DIRECTIONS FOR THIS TASK:
Pick out every line in the records below that contains the word "élèves", and copy each one.

Records from a collection:
- Opening Delimiter -

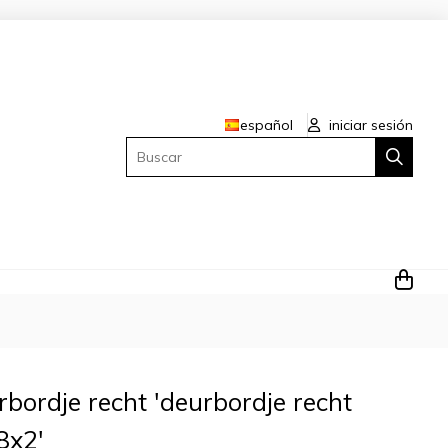
español
iniciar sesión
Buscar
rbordje recht 'deurbordje recht
8x2'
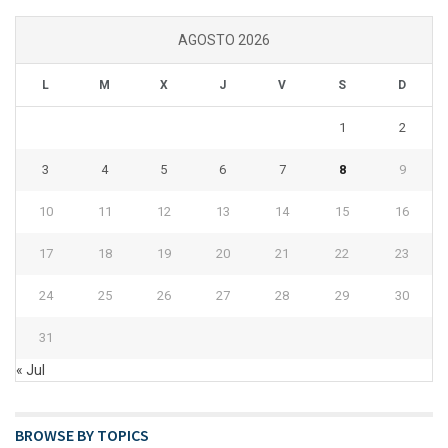
AGOSTO 2026
L
M
X
J
V
S
D
1
2
3
4
5
6
7
8
9
10
11
12
13
14
15
16
17
18
19
20
21
22
23
24
25
26
27
28
29
30
31
« Jul
BROWSE BY TOPICS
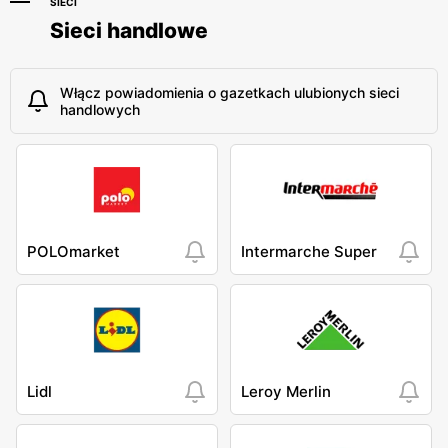
SIECI
Sieci handlowe
Włącz powiadomienia o gazetkach ulubionych sieci
handlowych
POLOmarket
Intermarche Super
Lidl
Leroy Merlin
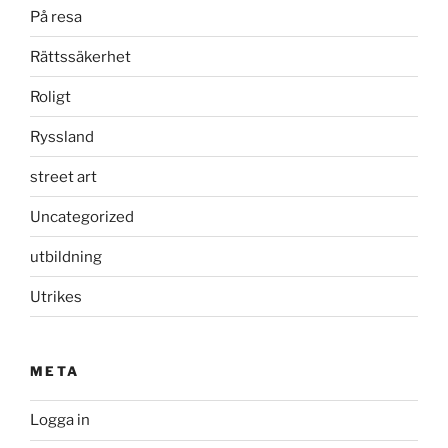
På resa
Rättssäkerhet
Roligt
Ryssland
street art
Uncategorized
utbildning
Utrikes
META
Logga in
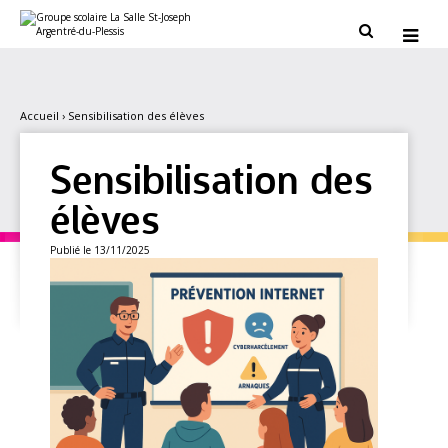
Aller
Outils
au
personnels


contenu.
|
Aller
à
la
navigation
Accueil
›
Sensibilisation des élèves
Sensibilisation des
élèves
Publié le 13/11/2025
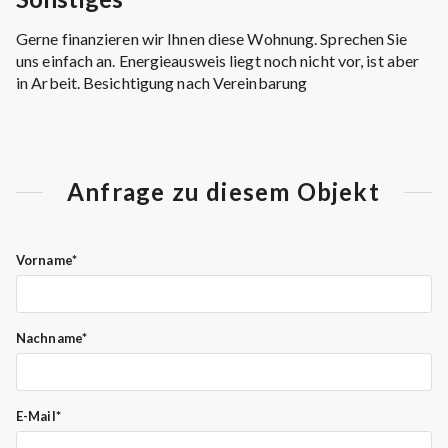
Gerne finanzieren wir Ihnen diese Wohnung. Sprechen Sie
uns einfach an. Energieausweis liegt noch nicht vor, ist aber
in Arbeit. Besichtigung nach Vereinbarung
Anfrage zu diesem Objekt
Vorname*
Nachname*
E-Mail*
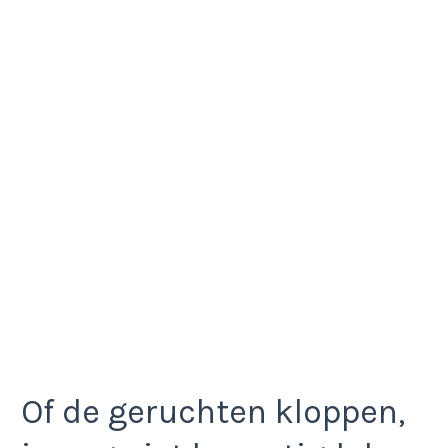
Of de geruchten kloppen,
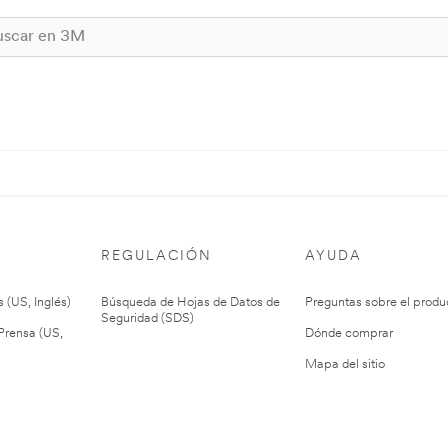
REGULACIÓN
AYUDA
 (US, Inglés)
Búsqueda de Hojas de Datos de
Preguntas sobre el produ
Seguridad (SDS)
rensa (US,
Dónde comprar
Mapa del sitio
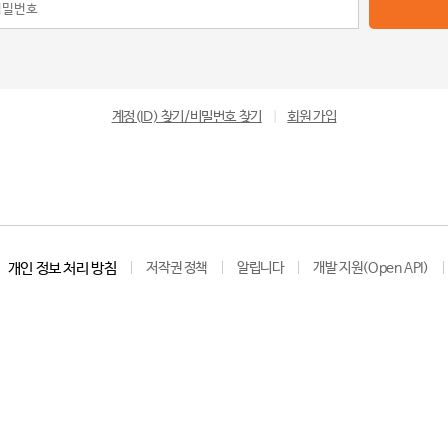
계정(ID) 찾기/비밀번호 찾기
|
회원 가입
개인 정보 처리 방침
저작권 정책
알립니다
개발 지원(Open API)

- Closing Delimiter -

YOUR SOLUTION:
Sensibilisation des élèves
élèves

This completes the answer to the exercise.